Arin lost most of his family when the Valoran empire conquered and enslaved his people when he was a child. He grew up in slavery and fought a brutal rebellion to liberate his people, then fell in love with the daughter of the man who led the conquest. Constantly questioning her loyalties and feeling like he betrayed his people, he kept fighting to keep his remaining people safe and free. The enemy of my enemy is my friend, and at present, the Dacran empire are his allies against their common foe. But what will happen if the Herrani actually succeed? Will they be able to retain their freedom, or are the Dacrans going to turn around and annex them for further territory? While Roshar is Arin's friend, he's only an emissary of his more powerful sister. The most prudent cause of action for Arin would probably be to secure the safety of his people by marrying the Dacran queen, but even before he discovers the truth about Kestrel, that's not an option he's willing to consider.
As a lot of these YA series with the fierce rebels fighting against almost impossible odds, this book contains a lot of battle planning, political manoeuvring and guerrilla tactics. It's not all angsty piecing together of memories and reuniting of star-crossed lovers. There's plenty of darkness, because war is grim, but also a lot of lighter moments. Roshar steals pretty much every scene he's in and I'm not kidding about wanting a spin-off book about him.
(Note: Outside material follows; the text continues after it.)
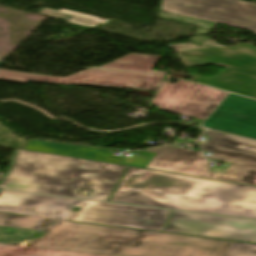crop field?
I'll return each mask as SVG.
<instances>
[{"instance_id":"crop-field-6","label":"crop field","mask_w":256,"mask_h":256,"mask_svg":"<svg viewBox=\"0 0 256 256\" xmlns=\"http://www.w3.org/2000/svg\"><path fill=\"white\" fill-rule=\"evenodd\" d=\"M161 10L256 34V4L239 0H162Z\"/></svg>"},{"instance_id":"crop-field-19","label":"crop field","mask_w":256,"mask_h":256,"mask_svg":"<svg viewBox=\"0 0 256 256\" xmlns=\"http://www.w3.org/2000/svg\"><path fill=\"white\" fill-rule=\"evenodd\" d=\"M225 256H256V245L232 242Z\"/></svg>"},{"instance_id":"crop-field-8","label":"crop field","mask_w":256,"mask_h":256,"mask_svg":"<svg viewBox=\"0 0 256 256\" xmlns=\"http://www.w3.org/2000/svg\"><path fill=\"white\" fill-rule=\"evenodd\" d=\"M163 77V75L154 74L89 69L64 78H59L0 70V79L8 81L27 83L30 80H36L63 85L78 84L146 90H156Z\"/></svg>"},{"instance_id":"crop-field-21","label":"crop field","mask_w":256,"mask_h":256,"mask_svg":"<svg viewBox=\"0 0 256 256\" xmlns=\"http://www.w3.org/2000/svg\"><path fill=\"white\" fill-rule=\"evenodd\" d=\"M2 176H0V180H1Z\"/></svg>"},{"instance_id":"crop-field-1","label":"crop field","mask_w":256,"mask_h":256,"mask_svg":"<svg viewBox=\"0 0 256 256\" xmlns=\"http://www.w3.org/2000/svg\"><path fill=\"white\" fill-rule=\"evenodd\" d=\"M110 201L256 219V187L128 167Z\"/></svg>"},{"instance_id":"crop-field-7","label":"crop field","mask_w":256,"mask_h":256,"mask_svg":"<svg viewBox=\"0 0 256 256\" xmlns=\"http://www.w3.org/2000/svg\"><path fill=\"white\" fill-rule=\"evenodd\" d=\"M228 93L179 80L163 82L151 104L157 109L205 120Z\"/></svg>"},{"instance_id":"crop-field-12","label":"crop field","mask_w":256,"mask_h":256,"mask_svg":"<svg viewBox=\"0 0 256 256\" xmlns=\"http://www.w3.org/2000/svg\"><path fill=\"white\" fill-rule=\"evenodd\" d=\"M216 66L227 69L212 78L194 74L192 76L197 82L256 98V61L216 64Z\"/></svg>"},{"instance_id":"crop-field-9","label":"crop field","mask_w":256,"mask_h":256,"mask_svg":"<svg viewBox=\"0 0 256 256\" xmlns=\"http://www.w3.org/2000/svg\"><path fill=\"white\" fill-rule=\"evenodd\" d=\"M163 231L256 242V220L172 211Z\"/></svg>"},{"instance_id":"crop-field-13","label":"crop field","mask_w":256,"mask_h":256,"mask_svg":"<svg viewBox=\"0 0 256 256\" xmlns=\"http://www.w3.org/2000/svg\"><path fill=\"white\" fill-rule=\"evenodd\" d=\"M159 58L160 56L129 54L123 58H120L114 62H111L98 68L123 69L149 73L167 74V72L164 71L152 70L157 61L159 60Z\"/></svg>"},{"instance_id":"crop-field-18","label":"crop field","mask_w":256,"mask_h":256,"mask_svg":"<svg viewBox=\"0 0 256 256\" xmlns=\"http://www.w3.org/2000/svg\"><path fill=\"white\" fill-rule=\"evenodd\" d=\"M158 16L196 25L197 27H196L193 35L198 34V33L207 34V32L216 25L214 23L200 21V20H196V19H192V18H188V17H184V16H179V15H175V14H170V13H166V12H162V11H159Z\"/></svg>"},{"instance_id":"crop-field-10","label":"crop field","mask_w":256,"mask_h":256,"mask_svg":"<svg viewBox=\"0 0 256 256\" xmlns=\"http://www.w3.org/2000/svg\"><path fill=\"white\" fill-rule=\"evenodd\" d=\"M167 46L175 50L185 67L256 59V47L251 43L224 47L208 36H192L189 43Z\"/></svg>"},{"instance_id":"crop-field-15","label":"crop field","mask_w":256,"mask_h":256,"mask_svg":"<svg viewBox=\"0 0 256 256\" xmlns=\"http://www.w3.org/2000/svg\"><path fill=\"white\" fill-rule=\"evenodd\" d=\"M39 12L46 15L53 16V17H57V18L62 17L67 22H71L77 25L86 26L90 28H95L98 25H107L111 22V20L100 19L96 16L79 13V12L68 11L64 9L55 11L52 9L41 8L39 9ZM68 16H71L73 18H69Z\"/></svg>"},{"instance_id":"crop-field-5","label":"crop field","mask_w":256,"mask_h":256,"mask_svg":"<svg viewBox=\"0 0 256 256\" xmlns=\"http://www.w3.org/2000/svg\"><path fill=\"white\" fill-rule=\"evenodd\" d=\"M204 151L212 152L209 159L230 163L223 176L210 174L209 165L202 152L170 146L143 150L157 153L146 168L214 178L256 186V141L212 130Z\"/></svg>"},{"instance_id":"crop-field-3","label":"crop field","mask_w":256,"mask_h":256,"mask_svg":"<svg viewBox=\"0 0 256 256\" xmlns=\"http://www.w3.org/2000/svg\"><path fill=\"white\" fill-rule=\"evenodd\" d=\"M126 169L17 150L0 188L109 201Z\"/></svg>"},{"instance_id":"crop-field-14","label":"crop field","mask_w":256,"mask_h":256,"mask_svg":"<svg viewBox=\"0 0 256 256\" xmlns=\"http://www.w3.org/2000/svg\"><path fill=\"white\" fill-rule=\"evenodd\" d=\"M0 256H112L92 253L46 250L37 248H20L9 245H0Z\"/></svg>"},{"instance_id":"crop-field-4","label":"crop field","mask_w":256,"mask_h":256,"mask_svg":"<svg viewBox=\"0 0 256 256\" xmlns=\"http://www.w3.org/2000/svg\"><path fill=\"white\" fill-rule=\"evenodd\" d=\"M0 212L161 231L171 211L1 190Z\"/></svg>"},{"instance_id":"crop-field-2","label":"crop field","mask_w":256,"mask_h":256,"mask_svg":"<svg viewBox=\"0 0 256 256\" xmlns=\"http://www.w3.org/2000/svg\"><path fill=\"white\" fill-rule=\"evenodd\" d=\"M30 247L125 256H224L230 242L57 221Z\"/></svg>"},{"instance_id":"crop-field-20","label":"crop field","mask_w":256,"mask_h":256,"mask_svg":"<svg viewBox=\"0 0 256 256\" xmlns=\"http://www.w3.org/2000/svg\"><path fill=\"white\" fill-rule=\"evenodd\" d=\"M47 232H42V231H39L37 232L36 234H34L33 236H31L30 238L16 244V245H21V246H28L30 245L31 243L35 242L36 240H38L39 238H41L42 236L46 235Z\"/></svg>"},{"instance_id":"crop-field-11","label":"crop field","mask_w":256,"mask_h":256,"mask_svg":"<svg viewBox=\"0 0 256 256\" xmlns=\"http://www.w3.org/2000/svg\"><path fill=\"white\" fill-rule=\"evenodd\" d=\"M204 126L256 138V100L230 94Z\"/></svg>"},{"instance_id":"crop-field-16","label":"crop field","mask_w":256,"mask_h":256,"mask_svg":"<svg viewBox=\"0 0 256 256\" xmlns=\"http://www.w3.org/2000/svg\"><path fill=\"white\" fill-rule=\"evenodd\" d=\"M54 220L0 214V226L40 230Z\"/></svg>"},{"instance_id":"crop-field-17","label":"crop field","mask_w":256,"mask_h":256,"mask_svg":"<svg viewBox=\"0 0 256 256\" xmlns=\"http://www.w3.org/2000/svg\"><path fill=\"white\" fill-rule=\"evenodd\" d=\"M36 232L35 230L0 227V244L15 245Z\"/></svg>"}]
</instances>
The growing friendship between Kestrel and Arin's cousin Sarsine is also nice.
Another trilogy completed, with another satisfying finale. I shall have to check out some of Rutkoski's back catalogue while I wait to see what she has in store next.
Judging a book by its cover: A blond girl in a big poofy dress and a sword (or at least a bladed weapon) has been the characteristics of all three covers in the series. There are actually two versions of the cover for The Winner's Kiss. In the UK cover (this one), the dress is green. In the US cover, the dress is red, much more similar to the first book in the series. If I have to have covers that have little to nothing to do with the contents, I at least want the impractical dresses the model wears to vary in colour. Hence I chose the UK cover. A lot of much more eloquent people online have already said a lot of witty things about these covers. I can't compete with them. I will say this, if the cover designers wanted to stay more accurate to the contents of this book, model portraying Kestrel should have a scarred back.